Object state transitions
◆ ◆ ◆ ◆

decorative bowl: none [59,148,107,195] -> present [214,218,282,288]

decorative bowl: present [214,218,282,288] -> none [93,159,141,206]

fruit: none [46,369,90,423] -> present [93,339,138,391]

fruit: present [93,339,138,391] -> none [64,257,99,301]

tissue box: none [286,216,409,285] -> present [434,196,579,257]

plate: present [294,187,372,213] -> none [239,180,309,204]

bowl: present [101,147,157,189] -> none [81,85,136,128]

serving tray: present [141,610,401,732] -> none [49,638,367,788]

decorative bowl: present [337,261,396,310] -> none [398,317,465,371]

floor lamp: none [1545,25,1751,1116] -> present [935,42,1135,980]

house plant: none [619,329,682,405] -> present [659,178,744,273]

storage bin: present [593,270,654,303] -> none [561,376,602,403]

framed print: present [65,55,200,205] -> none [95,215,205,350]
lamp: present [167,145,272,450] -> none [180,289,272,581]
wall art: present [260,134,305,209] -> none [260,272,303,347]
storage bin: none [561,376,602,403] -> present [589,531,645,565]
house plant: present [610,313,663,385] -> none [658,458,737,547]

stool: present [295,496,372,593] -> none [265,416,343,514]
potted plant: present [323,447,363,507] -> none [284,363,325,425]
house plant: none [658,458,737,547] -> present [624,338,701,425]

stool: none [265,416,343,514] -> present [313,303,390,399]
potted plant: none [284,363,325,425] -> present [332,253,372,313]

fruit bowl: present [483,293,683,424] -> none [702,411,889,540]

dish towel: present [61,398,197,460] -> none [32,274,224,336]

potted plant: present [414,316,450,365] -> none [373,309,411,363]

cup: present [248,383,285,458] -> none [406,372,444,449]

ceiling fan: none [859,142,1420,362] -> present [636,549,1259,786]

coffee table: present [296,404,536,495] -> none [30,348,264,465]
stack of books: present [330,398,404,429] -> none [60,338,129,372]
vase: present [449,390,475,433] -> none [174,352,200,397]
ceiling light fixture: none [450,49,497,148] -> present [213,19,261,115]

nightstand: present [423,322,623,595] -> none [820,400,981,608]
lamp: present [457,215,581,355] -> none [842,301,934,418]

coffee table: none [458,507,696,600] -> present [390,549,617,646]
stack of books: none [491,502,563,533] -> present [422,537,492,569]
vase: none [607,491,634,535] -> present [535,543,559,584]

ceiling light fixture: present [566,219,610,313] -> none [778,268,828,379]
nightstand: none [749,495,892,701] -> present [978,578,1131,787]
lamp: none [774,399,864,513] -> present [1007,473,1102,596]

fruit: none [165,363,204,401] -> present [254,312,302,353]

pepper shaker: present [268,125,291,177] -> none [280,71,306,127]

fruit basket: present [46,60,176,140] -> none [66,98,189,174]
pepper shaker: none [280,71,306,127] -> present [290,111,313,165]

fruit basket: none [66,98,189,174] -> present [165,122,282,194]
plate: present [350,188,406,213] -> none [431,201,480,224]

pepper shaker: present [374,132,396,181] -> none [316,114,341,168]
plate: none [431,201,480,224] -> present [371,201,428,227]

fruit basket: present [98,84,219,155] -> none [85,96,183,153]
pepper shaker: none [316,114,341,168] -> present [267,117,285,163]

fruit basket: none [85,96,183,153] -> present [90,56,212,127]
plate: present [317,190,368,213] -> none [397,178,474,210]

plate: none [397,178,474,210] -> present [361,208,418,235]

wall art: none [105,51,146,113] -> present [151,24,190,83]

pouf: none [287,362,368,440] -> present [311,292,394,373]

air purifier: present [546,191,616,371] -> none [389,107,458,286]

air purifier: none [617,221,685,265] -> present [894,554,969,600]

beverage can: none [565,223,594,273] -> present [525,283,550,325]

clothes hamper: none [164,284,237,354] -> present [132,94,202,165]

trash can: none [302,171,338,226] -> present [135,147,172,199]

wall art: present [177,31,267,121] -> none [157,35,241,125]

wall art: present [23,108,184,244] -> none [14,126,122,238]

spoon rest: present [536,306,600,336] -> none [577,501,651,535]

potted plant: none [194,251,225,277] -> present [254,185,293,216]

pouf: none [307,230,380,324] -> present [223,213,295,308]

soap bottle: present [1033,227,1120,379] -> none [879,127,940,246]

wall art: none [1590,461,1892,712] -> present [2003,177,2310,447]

◆ ◆ ◆ ◆

## Task to complete
Quote the records above from their first line through the line containing "framed print: present", both ends included.

## Finished exercise
decorative bowl: none [59,148,107,195] -> present [214,218,282,288]

decorative bowl: present [214,218,282,288] -> none [93,159,141,206]

fruit: none [46,369,90,423] -> present [93,339,138,391]

fruit: present [93,339,138,391] -> none [64,257,99,301]

tissue box: none [286,216,409,285] -> present [434,196,579,257]

plate: present [294,187,372,213] -> none [239,180,309,204]

bowl: present [101,147,157,189] -> none [81,85,136,128]

serving tray: present [141,610,401,732] -> none [49,638,367,788]

decorative bowl: present [337,261,396,310] -> none [398,317,465,371]

floor lamp: none [1545,25,1751,1116] -> present [935,42,1135,980]

house plant: none [619,329,682,405] -> present [659,178,744,273]

storage bin: present [593,270,654,303] -> none [561,376,602,403]

framed print: present [65,55,200,205] -> none [95,215,205,350]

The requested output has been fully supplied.